Adolescence is a period of several brain changes, making it especially vulnerable to external influences. Abuse of psychoactive drugs, such as caffeine (CAFF), generates changes in cognitive functions. The main pharmacological targets of CAFF are mainly the A1R and A2AR adenosine receptors, which can regulate GABA homeostasis. We therefore evaluated the influence of CAFF intake upon GABA uptake and release in the frontal cortex (FC) of adolescent Swiss mice and addressed the underlying mechanism.

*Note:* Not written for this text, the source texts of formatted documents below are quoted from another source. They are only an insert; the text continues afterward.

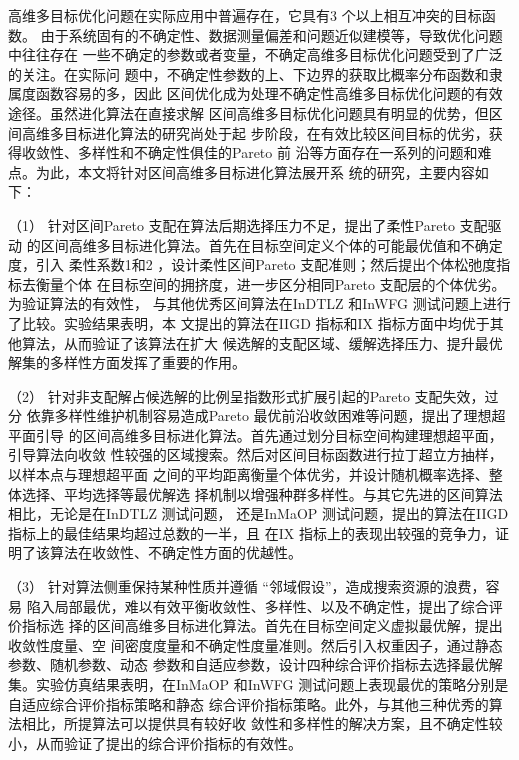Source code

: \begin{cabstract}
高维多目标优化问题在实际应用中普遍存在，它具有3 个以上相互冲突的目标函数。
由于系统固有的不确定性、数据测量偏差和问题近似建模等，导致优化问题中往往存在
一些不确定的参数或者变量，不确定高维多目标优化问题受到了广泛的关注。在实际问
题中，不确定性参数的上、下边界的获取比概率分布函数和隶属度函数容易的多，因此
区间优化成为处理不确定性高维多目标优化问题的有效途径。虽然进化算法在直接求解
区间高维多目标优化问题具有明显的优势，但区间高维多目标进化算法的研究尚处于起
步阶段，在有效比较区间目标的优劣，获得收敛性、多样性和不确定性俱佳的Pareto 前
沿等方面存在一系列的问题和难点。为此，本文将针对区间高维多目标进化算法展开系
统的研究，主要内容如下：

（1） 针对区间Pareto 支配在算法后期选择压力不足，提出了柔性Pareto 支配驱动
的区间高维多目标进化算法。首先在目标空间定义个体的可能最优值和不确定度，引入
柔性系数1和2 ，设计柔性区间Pareto 支配准则；然后提出个体松弛度指标去衡量个体
在目标空间的拥挤度，进一步区分相同Pareto 支配层的个体优劣。为验证算法的有效性，
与其他优秀区间算法在InDTLZ 和InWFG 测试问题上进行了比较。实验结果表明，本
文提出的算法在IIGD 指标和IX 指标方面中均优于其他算法，从而验证了该算法在扩大
候选解的支配区域、缓解选择压力、提升最优解集的多样性方面发挥了重要的作用。

（2） 针对非支配解占候选解的比例呈指数形式扩展引起的Pareto 支配失效，过分
依靠多样性维护机制容易造成Pareto 最优前沿收敛困难等问题，提出了理想超平面引导
的区间高维多目标进化算法。首先通过划分目标空间构建理想超平面，引导算法向收敛
性较强的区域搜索。然后对区间目标函数进行拉丁超立方抽样，以样本点与理想超平面
之间的平均距离衡量个体优劣，并设计随机概率选择、整体选择、平均选择等最优解选
择机制以增强种群多样性。与其它先进的区间算法相比，无论是在InDTLZ 测试问题，
还是InMaOP 测试问题，提出的算法在IIGD 指标上的最佳结果均超过总数的一半，且
在IX 指标上的表现出较强的竞争力，证明了该算法在收敛性、不确定性方面的优越性。

（3） 针对算法侧重保持某种性质并遵循 “邻域假设”，造成搜索资源的浪费，容易
陷入局部最优，难以有效平衡收敛性、多样性、以及不确定性，提出了综合评价指标选
择的区间高维多目标进化算法。首先在目标空间定义虚拟最优解，提出收敛性度量、空
间密度度量和不确定性度量准则。然后引入权重因子，通过静态参数、随机参数、动态
参数和自适应参数，设计四种综合评价指标去选择最优解集。实验仿真结果表明，在InMaOP 和InWFG 测试问题上表现最优的策略分别是自适应综合评价指标策略和静态
综合评价指标策略。此外，与其他三种优秀的算法相比，所提算法可以提供具有较好收
敛性和多样性的解决方案，且不确定性较小，从而验证了提出的综合评价指标的有效性。


\end{cabstract}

Mice were treated for 5 days with a subcutaneous injection of CAFF (10, 20, and 40 mg/kg) every 24 h, and the FC dissected out at 1 h after the last injection for measurement of [3H]-GABA uptake and release, cAMP accumulation, and density levels of GAT-1, A1R, A2AR, PKA, and PKC. Calcium (Ca2+) imaging was performed on primary neuronal cultures treated with CAFF (200 μM). CAFF increased [3H]-GABA uptake at all doses studied, an effect reversed by incubation with the selective GAT-1 uptake inhibitor, NO-711 (10 μM). At 20 and 40 mg/kg, CAFF also increased [3H]-GABA release. CAFF also increased A1R, but not A2AR levels. The influence of CAFF involves pPKC activity since CAFF enhanced the pPKC/PKC ratio, while the PKC-inhibitor Gö 6983 (100 nM) reversed the facilitatory action of CAFF upon GABA transport and prevented the CAFF-induced increase in the frequency of Ca2+ transients in neuronal cell cultures. We conclude that CAFF alters GABAergic homeostasis in the FC, increasing GABA transport through PKC-activity modulation.